KANSAS CITY, Mo. — After waiting four months for details surrounding her daughter Jessika Peppers’s death, Carol Peppers got the news the man who shot Jessika won't be charged with a crime.
Carol Peppers said getting that phone call was "devastating."
David Love, Jessika Peppers's ex-boyfriend, said he shot her in self-defense, but Carol Peppers believes he knew she was coming over.
"We had a cellphone of hers that we know there was communication between the two of them. Her asking for her things back. Phone calls she had made to him the night before," Carol Peppers told 41 Action News.
That cellphone is in a police evidence room, and Carol Peppers won't be able to pick up the phone and Jessika Peppers’s other belongings until the end of December.
According to court documents, Love told investigators he was sleeping in his bed around 2 p.m. on August 25 when he heard a noise. He picked up his shotgun and fired when Jessika Peppers came around the corner. He said he didn't know it was her.

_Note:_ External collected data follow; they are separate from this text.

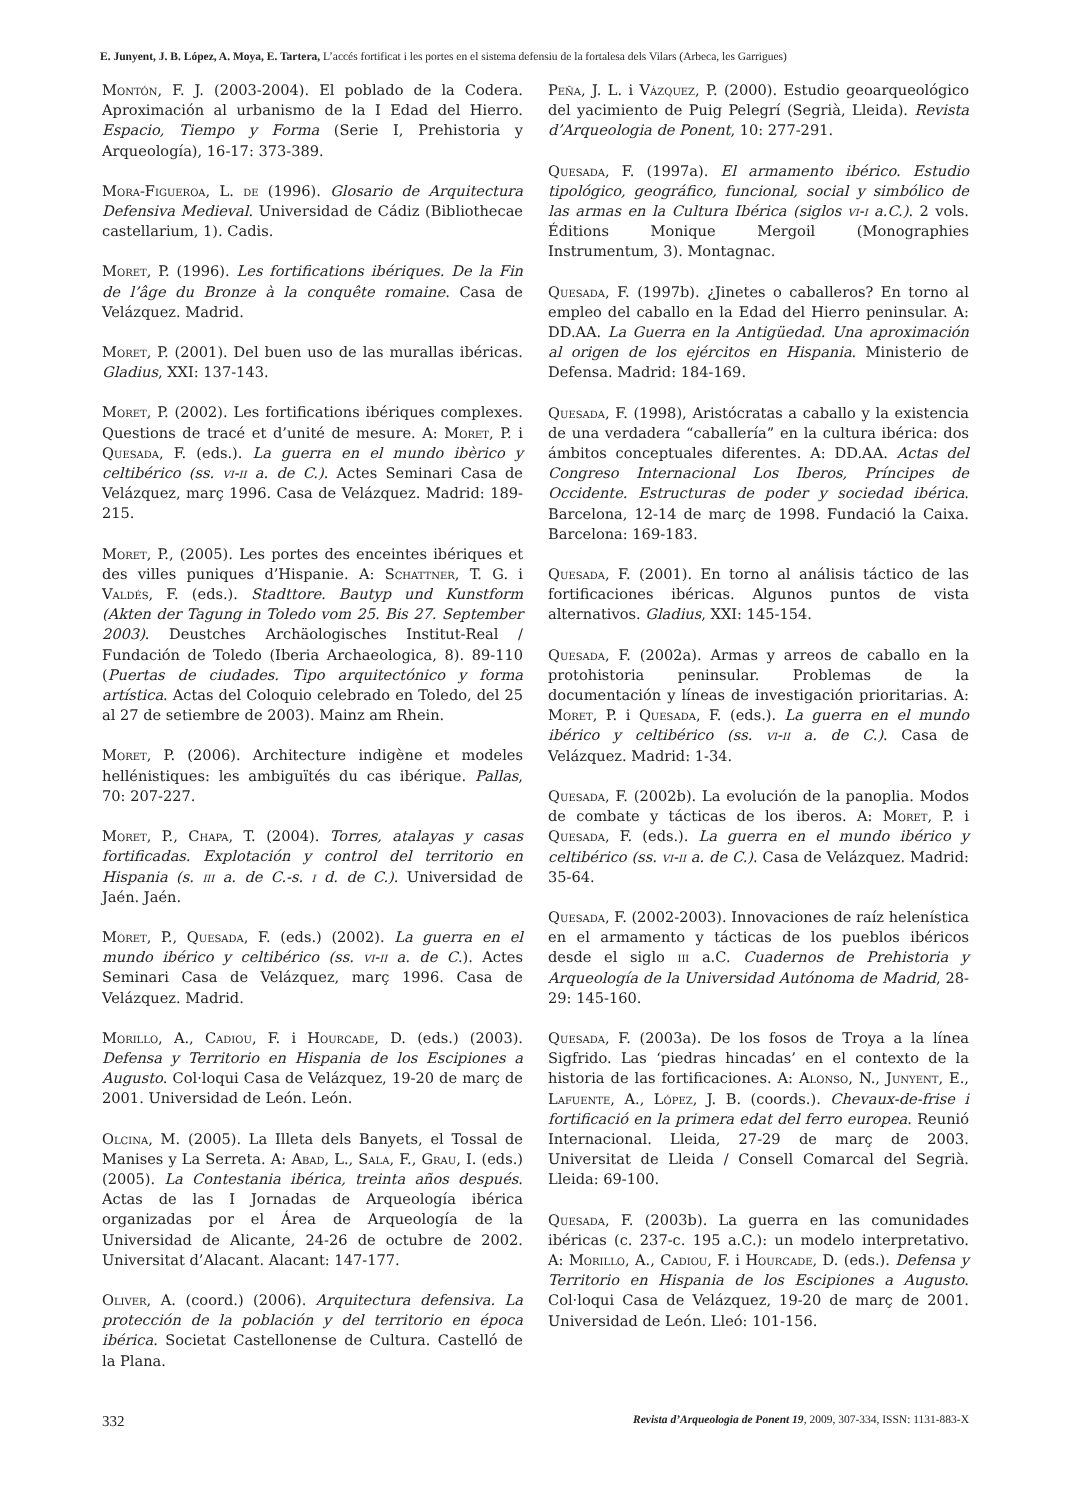E. Junyent, J. B. López, A. Moya, E. Tartera, L’accés fortificat i les portes en el sistema defensiu de la fortalesa dels Vilars (Arbeca, les Garrigues)
Montón, F. J. (2003-2004). El poblado de la Codera. Aproximación al urbanismo de la I Edad del Hierro. Espacio, Tiempo y Forma (Serie I, Prehistoria y Arqueología), 16-17: 373-389.
Mora-Figueroa, L. de (1996). Glosario de Arquitectura Defensiva Medieval. Universidad de Cádiz (Bibliothecae castellarium, 1). Cadis.
Moret, P. (1996). Les fortifications ibériques. De la Fin de l’âge du Bronze à la conquête romaine. Casa de Velázquez. Madrid.
Moret, P. (2001). Del buen uso de las murallas ibéricas. Gladius, XXI: 137-143.
Moret, P. (2002). Les fortifications ibériques complexes. Questions de tracé et d’unité de mesure. A: Moret, P. i Quesada, F. (eds.). La guerra en el mundo ibèrico y celtibérico (ss. vi-ii a. de C.). Actes Seminari Casa de Velázquez, març 1996. Casa de Velázquez. Madrid: 189-215.
Moret, P., (2005). Les portes des enceintes ibériques et des villes puniques d’Hispanie. A: Schattner, T. G. i Valdés, F. (eds.). Stadttore. Bautyp und Kunstform (Akten der Tagung in Toledo vom 25. Bis 27. September 2003). Deustches Archäologisches Institut-Real / Fundación de Toledo (Iberia Archaeologica, 8). 89-110 (Puertas de ciudades. Tipo arquitectónico y forma artística. Actas del Coloquio celebrado en Toledo, del 25 al 27 de setiembre de 2003). Mainz am Rhein.
Moret, P. (2006). Architecture indigène et modeles hellénistiques: les ambiguïtés du cas ibérique. Pallas, 70: 207-227.
Moret, P., Chapa, T. (2004). Torres, atalayas y casas fortificadas. Explotación y control del territorio en Hispania (s. iii a. de C.-s. i d. de C.). Universidad de Jaén. Jaén.
Moret, P., Quesada, F. (eds.) (2002). La guerra en el mundo ibérico y celtibérico (ss. vi-ii a. de C.). Actes Seminari Casa de Velázquez, març 1996. Casa de Velázquez. Madrid.
Morillo, A., Cadiou, F. i Hourcade, D. (eds.) (2003). Defensa y Territorio en Hispania de los Escipiones a Augusto. Col·loqui Casa de Velázquez, 19-20 de març de 2001. Universidad de León. León.
Olcina, M. (2005). La Illeta dels Banyets, el Tossal de Manises y La Serreta. A: Abad, L., Sala, F., Grau, I. (eds.) (2005). La Contestania ibérica, treinta años después. Actas de las I Jornadas de Arqueología ibérica organizadas por el Área de Arqueología de la Universidad de Alicante, 24-26 de octubre de 2002. Universitat d’Alacant. Alacant: 147-177.
Oliver, A. (coord.) (2006). Arquitectura defensiva. La protección de la población y del territorio en época ibérica. Societat Castellonense de Cultura. Castelló de la Plana.
Peña, J. L. i Vázquez, P. (2000). Estudio geoarqueológico del yacimiento de Puig Pelegrí (Segrià, Lleida). Revista d’Arqueologia de Ponent, 10: 277-291.
Quesada, F. (1997a). El armamento ibérico. Estudio tipológico, geográfico, funcional, social y simbólico de las armas en la Cultura Ibérica (siglos vi-i a.C.). 2 vols. Éditions Monique Mergoil (Monographies Instrumentum, 3). Montagnac.
Quesada, F. (1997b). ¿Jinetes o caballeros? En torno al empleo del caballo en la Edad del Hierro peninsular. A: DD.AA. La Guerra en la Antigüedad. Una aproximación al origen de los ejércitos en Hispania. Ministerio de Defensa. Madrid: 184-169.
Quesada, F. (1998), Aristócratas a caballo y la existencia de una verdadera “caballería” en la cultura ibérica: dos ámbitos conceptuales diferentes. A: DD.AA. Actas del Congreso Internacional Los Iberos, Príncipes de Occidente. Estructuras de poder y sociedad ibérica. Barcelona, 12-14 de març de 1998. Fundació la Caixa. Barcelona: 169-183.
Quesada, F. (2001). En torno al análisis táctico de las fortificaciones ibéricas. Algunos puntos de vista alternativos. Gladius, XXI: 145-154.
Quesada, F. (2002a). Armas y arreos de caballo en la protohistoria peninsular. Problemas de la documentación y líneas de investigación prioritarias. A: Moret, P. i Quesada, F. (eds.). La guerra en el mundo ibérico y celtibérico (ss. vi-ii a. de C.). Casa de Velázquez. Madrid: 1-34.
Quesada, F. (2002b). La evolución de la panoplia. Modos de combate y tácticas de los iberos. A: Moret, P. i Quesada, F. (eds.). La guerra en el mundo ibérico y celtibérico (ss. vi-ii a. de C.). Casa de Velázquez. Madrid: 35-64.
Quesada, F. (2002-2003). Innovaciones de raíz helenística en el armamento y tácticas de los pueblos ibéricos desde el siglo iii a.C. Cuadernos de Prehistoria y Arqueología de la Universidad Autónoma de Madrid, 28-29: 145-160.
Quesada, F. (2003a). De los fosos de Troya a la línea Sigfrido. Las ‘piedras hincadas’ en el contexto de la historia de las fortificaciones. A: Alonso, N., Junyent, E., Lafuente, A., López, J. B. (coords.). Chevaux-de-frise i fortificació en la primera edat del ferro europea. Reunió Internacional. Lleida, 27-29 de març de 2003. Universitat de Lleida / Consell Comarcal del Segrià. Lleida: 69-100.
Quesada, F. (2003b). La guerra en las comunidades ibéricas (c. 237-c. 195 a.C.): un modelo interpretativo. A: Morillo, A., Cadiou, F. i Hourcade, D. (eds.). Defensa y Territorio en Hispania de los Escipiones a Augusto. Col·loqui Casa de Velázquez, 19-20 de març de 2001. Universidad de León. Lleó: 101-156.
332 Revista d’Arqueologia de Ponent 19, 2009, 307-334, ISSN: 1131-883-X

Police said a hammer was in Jessika Peppers’s hand when she died in the hallway from a gunshot wound to her head.
Police found Love in the backyard.
"I don't know how you can have time to raise a shotgun and aim it at the sight of someone's head and see a hammer but not see the person who you're shooting," Carol Peppers said with disbelief.

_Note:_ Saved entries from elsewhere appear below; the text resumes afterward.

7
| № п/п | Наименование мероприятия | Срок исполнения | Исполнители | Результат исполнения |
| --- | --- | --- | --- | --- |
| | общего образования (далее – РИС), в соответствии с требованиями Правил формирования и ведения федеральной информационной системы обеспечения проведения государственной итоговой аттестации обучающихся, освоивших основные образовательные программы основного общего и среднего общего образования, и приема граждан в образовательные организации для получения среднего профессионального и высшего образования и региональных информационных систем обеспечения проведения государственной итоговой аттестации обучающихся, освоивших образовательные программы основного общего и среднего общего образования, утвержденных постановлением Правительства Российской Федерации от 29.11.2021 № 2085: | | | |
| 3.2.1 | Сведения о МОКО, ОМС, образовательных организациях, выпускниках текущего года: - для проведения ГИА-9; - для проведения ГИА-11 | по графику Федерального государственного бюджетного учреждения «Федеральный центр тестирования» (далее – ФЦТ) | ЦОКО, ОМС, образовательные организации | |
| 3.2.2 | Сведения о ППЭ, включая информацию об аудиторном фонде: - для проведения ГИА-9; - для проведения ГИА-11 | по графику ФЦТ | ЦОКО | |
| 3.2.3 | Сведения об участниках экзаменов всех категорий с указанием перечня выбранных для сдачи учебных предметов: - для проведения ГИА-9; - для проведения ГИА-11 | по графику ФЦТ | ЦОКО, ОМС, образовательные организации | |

Carol Peppers said Jessika Peppers and Love had a volatile relationship, and that she was afraid of him because of threats he'd made.
Carol Peppers agrees when people ask why Jessika Peppers would go back to Love's house.
"It's easy for them to say that, but I'd say pretty much everyone has been in a rough relationship at some point in their life. Things get emotional, things get out of hand, and you do whatever your emotions tell you to do," Carol Peppers said.
Regardless, she believes her daughter did not deserve to die.
At the time of the shooting, Love had a warrant out for his arrest. Also, Love's mom had a restraining order out against him, one of the stipulations being that Love couldn't have a gun.
The Jackson County Prosecutor's Office said the restraining order didn't have anything to do with its decision not to press charges, and that it appears Jessika Peppers broke into Love's home, giving him the right to protect himself.
"We're taking the word of a man who has a criminal history whose own mother had to file a restraining order against him because she felt threatened, and we're taking his word?" Carol Peppers cried.
She said the prosecutor's reasoning for letting Love walk free is just not good enough.
"My daughter is the only one that can tell that side of the story, and she's not here to do that. Which is why I'm having to put myself out there," Carol Peppers said.
The prosecutor's office said it's reviewing whether Love violated a law by possessing the shotgun that killed Jessika Peppers.
Carol Peppers said her daughter was very athletic when she was younger and loved fishing. Jessika Peppers always had her hair dyed a bright color, a reflection of her goofy personality.
Carol Peppers is raising one of her daughter’s kids. The holidays won't be easy this year, especially because Jessika Peppers would have turned 33 two days after Christmas.